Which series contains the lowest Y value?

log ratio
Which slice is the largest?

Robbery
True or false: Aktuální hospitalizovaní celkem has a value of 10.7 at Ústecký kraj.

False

- - -

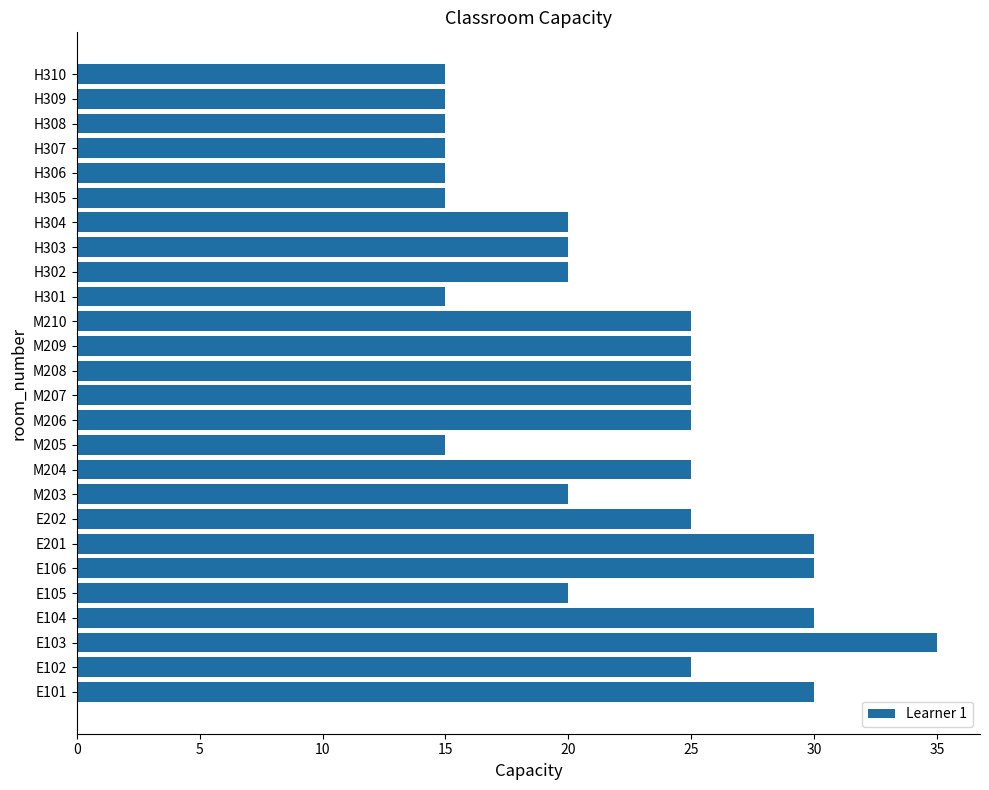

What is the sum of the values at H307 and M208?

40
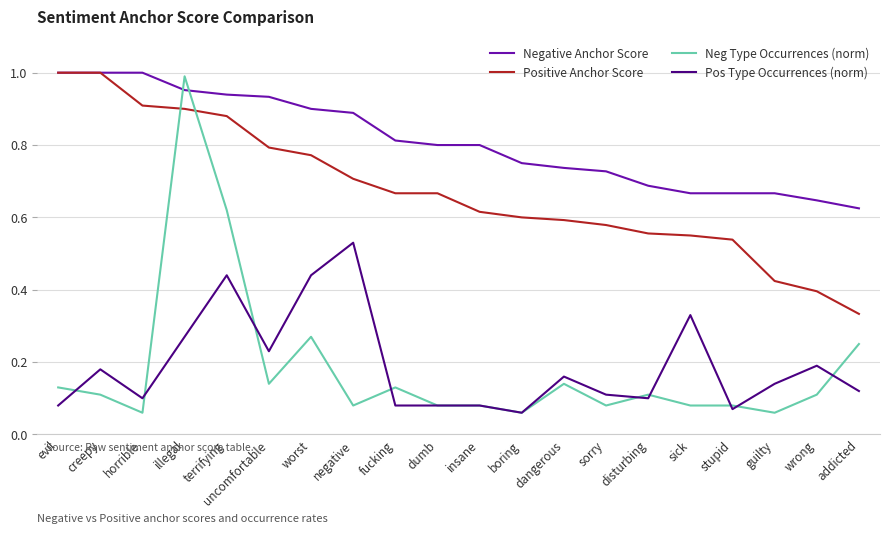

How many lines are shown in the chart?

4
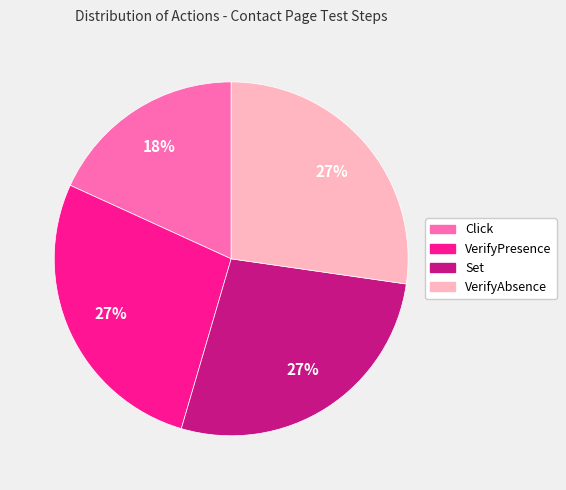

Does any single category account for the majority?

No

- - -

PROBLEM DESCRIPTION:
Rewrite the records from the line containing "Which series contains the lowest Y value?" through the line containing "True or false: Aktuální", switching "slice" to "segment" and leaving everything else unchanged.

RESULT OF THIS TASK:
Which series contains the lowest Y value?

log ratio
Which segment is the largest?

Robbery
True or false: Aktuální hospitalizovaní celkem has a value of 10.7 at Ústecký kraj.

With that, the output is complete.